→ Text passage
════
Re: Input sought on datatyping tradeoff from Geoff Chappell on 2002-07-20 (www-rdf-logic@w3.org from July 2002)

From: Geoff Chappell <geoff@sover.net>
Date: Sat, 20 Jul 2002 09:36:48 -0400
To: "pat hayes" <phayes@ai.uwf.edu>
Cc: <www-rdf-logic@w3.org>
Message-ID: <01d901c22ff2$7ffe2b70$825ec6d1@goat1>
----- Original Message -----
From: "pat hayes" <phayes@ai.uwf.edu>
To: "Geoff Chappell" <geoff@sover.net>
Cc: <www-rdf-logic@w3.org>
Sent: Friday, July 19, 2002 5:43 PM
Subject: Re: Input sought on datatyping tradeoff


>
> >----- Original Message -----
> >From: "Brian McBride" <bwm@hplb.hpl.hp.com>
> >To: "Geoff Chappell" <geoff@sover.net>; <www-rdf-logic@w3.org>
> >Sent: Monday, July 15, 2002 4:46 PM
> >Subject: Re: Input sought on datatyping tradeoff
> >
> >
> >>
> >>  At 09:20 15/07/2002 -0400, Geoff Chappell wrote:
> >>
> >>  >I have a question about datatyping used with untidy literals. Given
test
> >>  >case D:
> >>  >
> >>  >Test D:
> >>  >
> >>  >    <Jenny>      <ageInYears> "10" .
> >>  >    <ageInYears> rdfs:range xsd:decimal .
> >>  >
> >>  >    <John>  <ageInYears>   _:a .
> >>  >    _:a     xsdr:decimal   "10" .
════
→ Extracted records
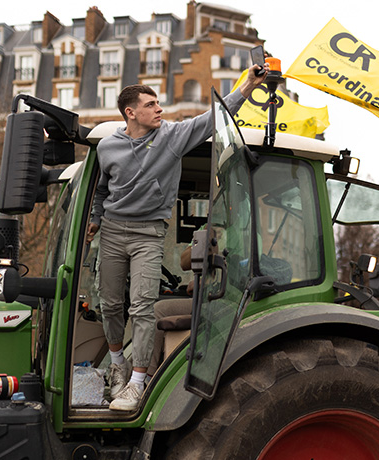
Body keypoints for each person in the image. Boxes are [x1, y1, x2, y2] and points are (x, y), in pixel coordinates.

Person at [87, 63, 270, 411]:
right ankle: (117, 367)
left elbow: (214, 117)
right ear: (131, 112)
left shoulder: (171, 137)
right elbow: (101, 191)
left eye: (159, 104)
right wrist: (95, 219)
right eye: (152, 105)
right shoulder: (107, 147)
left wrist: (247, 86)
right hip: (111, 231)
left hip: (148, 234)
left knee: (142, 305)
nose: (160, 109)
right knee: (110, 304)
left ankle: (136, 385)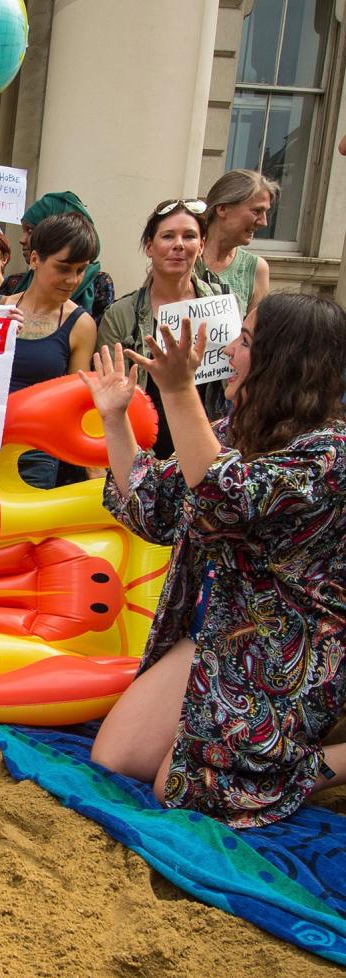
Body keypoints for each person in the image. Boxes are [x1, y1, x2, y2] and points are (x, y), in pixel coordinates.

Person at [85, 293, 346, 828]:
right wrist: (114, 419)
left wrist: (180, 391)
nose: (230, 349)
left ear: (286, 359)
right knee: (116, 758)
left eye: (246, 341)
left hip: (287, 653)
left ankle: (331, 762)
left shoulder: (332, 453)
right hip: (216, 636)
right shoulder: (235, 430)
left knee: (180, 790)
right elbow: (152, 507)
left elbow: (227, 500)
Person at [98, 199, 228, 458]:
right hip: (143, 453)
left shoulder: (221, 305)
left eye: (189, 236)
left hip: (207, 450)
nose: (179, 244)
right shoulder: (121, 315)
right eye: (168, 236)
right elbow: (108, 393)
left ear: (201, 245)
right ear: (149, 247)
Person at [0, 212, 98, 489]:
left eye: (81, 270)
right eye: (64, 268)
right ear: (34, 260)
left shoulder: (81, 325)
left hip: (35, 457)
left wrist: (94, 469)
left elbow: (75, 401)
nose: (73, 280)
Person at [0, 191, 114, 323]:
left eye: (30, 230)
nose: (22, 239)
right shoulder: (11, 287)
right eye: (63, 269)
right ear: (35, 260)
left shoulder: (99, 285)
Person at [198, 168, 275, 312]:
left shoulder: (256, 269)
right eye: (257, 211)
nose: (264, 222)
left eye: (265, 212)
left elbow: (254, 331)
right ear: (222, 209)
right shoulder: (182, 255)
════
→ Problem to solve
Pick up the mailing-list message on RDF datatyping with untidy literals and continue it from its last line.

→ Task response
> >>  >
> >>  >
> >>  >My understanding is that in a world of untidy literals, literals are
> >>  >(potentially) ambiguous names. Not only can many literals refer to
one
> >>  >thing, but the same literal can refer to many things (as opposed to
uris
> >>  >which are supposedly unambiguous names - i.e. a uri can only identify
one
> >>  >thing though many uris could refer to the same thing). With this
> >>  >understanding a datatype identifies by uri a black-box that performs
name
> >>  >resolution - i.e. the datatype is able to functionally identify a
> >>  >thing/object/value based solely upon its
> >>
>(potentially-ambiguous-wrt-the-world-at-large-but-not-wrt-the-datatype)
> >>  >name. A datatype has a set of names that it is able to resolve and a
> >>  >corresponding set of things/values.  The members of the datatype
class
> >(when
> >>  >the datatype is used as a class) are simply the things/values it is
able
> >to
> >>  >resolve names to.
> >>
> >>  That is a pretty good summary.  I think you have that right, though
there
> >>  was one place  where I wanted to wordsmith a bit, and there are others
> >>  where the logicians might.  But those would be to picky for our
purpose
> >>  here, I think.
> >>
> >>
> >>  >But what specifically is the meaning of the datatype when used as a
> >>  >property?
> >>
> >>  Associated with the datatype is a property extension which consists of
a
> >>  set of pairs, e.g.
> >>
> >>     { (1, "1"), (2, "2"), ... }
> >>
> >>  This is the way the current model theory works, so there is nothing
> >special
> >>  in this aspect about datatype properties.
> >>
> >>  >Clearly in test D above the first "10" is meant to denote the
> >>  >decimal value 10, as is node _:a. But what does the second "10" (the
> >object
> >>  >of xsdr:decimal) denote?
> >>
> >>  Ignoring complexities referred to by Peter for now, the second "10"
> >denotes
> >>  a string.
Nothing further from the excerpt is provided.